I riconoscimenti del Pdl a Giulio Tremonti sono sinceri: in positivo ed in negativo. Così gli viene dato atto di essere un ottimo ministro dell’Economia; e in parallelo, proprio perché sta facendo bene lì, si esclude che possa diventare vicepresidente del Consiglio. Umberto Bossi la pensa diversamente, e continua a candidarlo a vicepremier mentre il resto della Lega lo accredita come «un fuoriclasse» indispensabile per la credibilità dell’Italia sui mercati finanziari. Ma ha l’aria di un dialogo fra sordi che peraltro rischia di schiacciare ancora di più Tremonti sul Carroccio. Il risultato di questa saga che non sembra preludere al lieto fine è una modifica dei rapporti di forza all’interno del centrodestra; con un Silvio Berlusconi spazientito e incerto fra l’esigenza di mediare ed il timore di logorare il governo.
La novità è che la miscela di antileghismo e antitremontismo sta restituendo spazio e peso politico a Gianfranco Fini. Negli ultimi mesi, con alcune prese di posizione considerate dagli alleati eterodosse, al limite della provocazione, il presidente della Camera sembrava ai margini della maggioranza; ed il centrodestra si mostrava risentito per il dialogo ostentato con l’opposizione. Il braccio di ferro sull’economia ed i contrasti fra Tremonti e la Lega da una parte, i ministri e lo stesso premier dall’altra, hanno invece ridisegnato in pochi giorni i ruoli. Quando la fondazione di Fini, Farefuturo, avverte: «Non vogliamo morire leghisti», intercetta un malumore ed una preoccupazione diffusi in buona parte del Pdl; ed acuti nella nomenklatura settentrionale del partito, dove la competizione con Bossi è più dura.
E quando il presidente della Camera si mette alla testa di quello che Tremonti definisce «il partito della spesa», calamita altri consensi.

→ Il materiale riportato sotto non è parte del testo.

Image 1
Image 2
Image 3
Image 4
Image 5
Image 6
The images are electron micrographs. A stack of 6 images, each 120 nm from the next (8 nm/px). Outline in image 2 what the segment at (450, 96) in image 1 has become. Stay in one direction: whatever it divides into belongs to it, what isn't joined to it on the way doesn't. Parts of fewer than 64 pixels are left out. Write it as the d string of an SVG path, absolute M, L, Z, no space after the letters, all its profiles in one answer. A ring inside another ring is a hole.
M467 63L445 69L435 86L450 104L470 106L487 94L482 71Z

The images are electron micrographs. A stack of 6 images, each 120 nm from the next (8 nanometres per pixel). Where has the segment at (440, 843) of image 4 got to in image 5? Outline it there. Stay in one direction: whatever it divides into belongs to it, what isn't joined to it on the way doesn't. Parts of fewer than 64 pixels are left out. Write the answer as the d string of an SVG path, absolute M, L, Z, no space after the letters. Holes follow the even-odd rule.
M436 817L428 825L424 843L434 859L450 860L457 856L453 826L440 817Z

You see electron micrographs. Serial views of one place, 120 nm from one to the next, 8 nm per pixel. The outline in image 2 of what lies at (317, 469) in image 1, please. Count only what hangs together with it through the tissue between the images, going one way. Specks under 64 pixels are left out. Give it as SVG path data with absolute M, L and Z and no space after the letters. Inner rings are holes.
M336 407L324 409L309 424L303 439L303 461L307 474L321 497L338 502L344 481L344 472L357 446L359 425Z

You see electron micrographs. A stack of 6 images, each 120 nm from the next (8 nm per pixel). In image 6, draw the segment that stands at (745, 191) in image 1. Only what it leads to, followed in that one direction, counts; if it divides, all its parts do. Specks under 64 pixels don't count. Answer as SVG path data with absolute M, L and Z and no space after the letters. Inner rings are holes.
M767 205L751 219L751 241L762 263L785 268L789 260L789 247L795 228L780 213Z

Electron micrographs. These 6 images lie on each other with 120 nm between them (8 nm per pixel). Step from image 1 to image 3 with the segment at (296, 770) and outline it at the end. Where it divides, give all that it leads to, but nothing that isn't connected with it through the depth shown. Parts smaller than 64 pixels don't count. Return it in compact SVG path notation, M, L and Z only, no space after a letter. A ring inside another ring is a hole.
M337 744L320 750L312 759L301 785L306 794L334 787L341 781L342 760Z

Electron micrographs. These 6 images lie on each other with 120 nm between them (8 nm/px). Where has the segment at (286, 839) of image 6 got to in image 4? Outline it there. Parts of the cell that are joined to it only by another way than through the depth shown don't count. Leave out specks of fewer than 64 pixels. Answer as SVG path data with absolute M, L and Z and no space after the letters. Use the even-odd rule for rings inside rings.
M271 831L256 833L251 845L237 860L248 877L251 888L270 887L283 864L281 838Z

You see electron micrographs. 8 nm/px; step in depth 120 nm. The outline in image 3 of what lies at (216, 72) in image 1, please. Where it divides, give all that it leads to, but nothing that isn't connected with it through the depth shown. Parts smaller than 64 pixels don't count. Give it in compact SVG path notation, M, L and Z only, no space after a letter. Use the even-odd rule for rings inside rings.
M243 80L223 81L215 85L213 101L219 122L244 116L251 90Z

Si ritrova dietro settori del Pdl e personalità che magari non sono omogenei né si amano; non hanno gradito le esternazioni più recenti di Fini; e dissentono dalla sua strategia parlamentare o dalle posizioni sull’immigrazione o sulla legge sul fine vita. Ma in questa fase sono suoi alleati oggettivi per piegare il ministro dell’Economia alla collegialità e ridimensionare l’ipoteca di Bossi sulla coalizione. Con la consueta lucidità, il presidente emerito della Repubblica, Francesco Cossiga, fotografa la novità.
Berlusconi, spiega il senatore a vita, pensava che il Pdl si identificasse con lui; e invece ora si rende conto di avere un partito nel quale spunta anche il protagonismo di Fini: un fotogramma a sorpresa, scaturito dalle tensioni degli ultimi giorni sulla politica economica. La nota diffusa ieri dopo l’incontro di oltre tre ore ad Arcore fra Berlusconi ed i coordinatori del Pdl (Bondi, Verdini, La Russa) trasmette un messaggio che va nello stesso senso. Si parla infatti di «contemperare due esigenze altrettanto valide»: rigore e ripresa dello sviluppo. Ma si tratta proprio dell’abbinamento che il ministro dell’Economia teme, considerandolo l’anticamera di un aumento della spesa pubblica; e che invece i suoi avversari interni valorizzano. La guerra dei nervi, se non di logoramento fra la «pancia» maggioritaria del Pdl, e Tremonti e la Lega è proprio su questa lettura diversa della crisi.
Il problema è che Palazzo Chigi mostra di appoggiare il cosiddetto «partito della spesa». Nel documento diffuso ieri si leggono alcune righe, che nel braccio di ferro potrebbero segnare il confine fra vittoria e sconfitta. La necessità di trovare una via mediana fra il contenimento della spesa e l’aggancio di una possibile ripresa è infatti «espressa dal presidente Silvio Berlusconi», si sottolinea nella nota. Sembra di capire che il premier tende a schierarsi dalla parte del Pdl «finiano» e antitremontiano. Da qui ad arrivare ad una resa dei conti, però, il passo non è scontato. Il tentativo del capo del governo è mediare e, se possibile, placare la fronda contro il suo ministro più strategico, ottenendo da Tremonti maggiore duttilità. L’insistenza della Lega sulla credibilità del titolare dell’Economia presso i colleghi europei e le istituzioni internazionali evoca il pericolo delle sue dimissioni; e tenta di esorcizzarle facendo balenare scenari da incubo finanziario, prima ancora che politico. Ma la drammatizzazione, da qualunque parte provenga, può nascondere delle trappole; ed avere effetti indesiderati.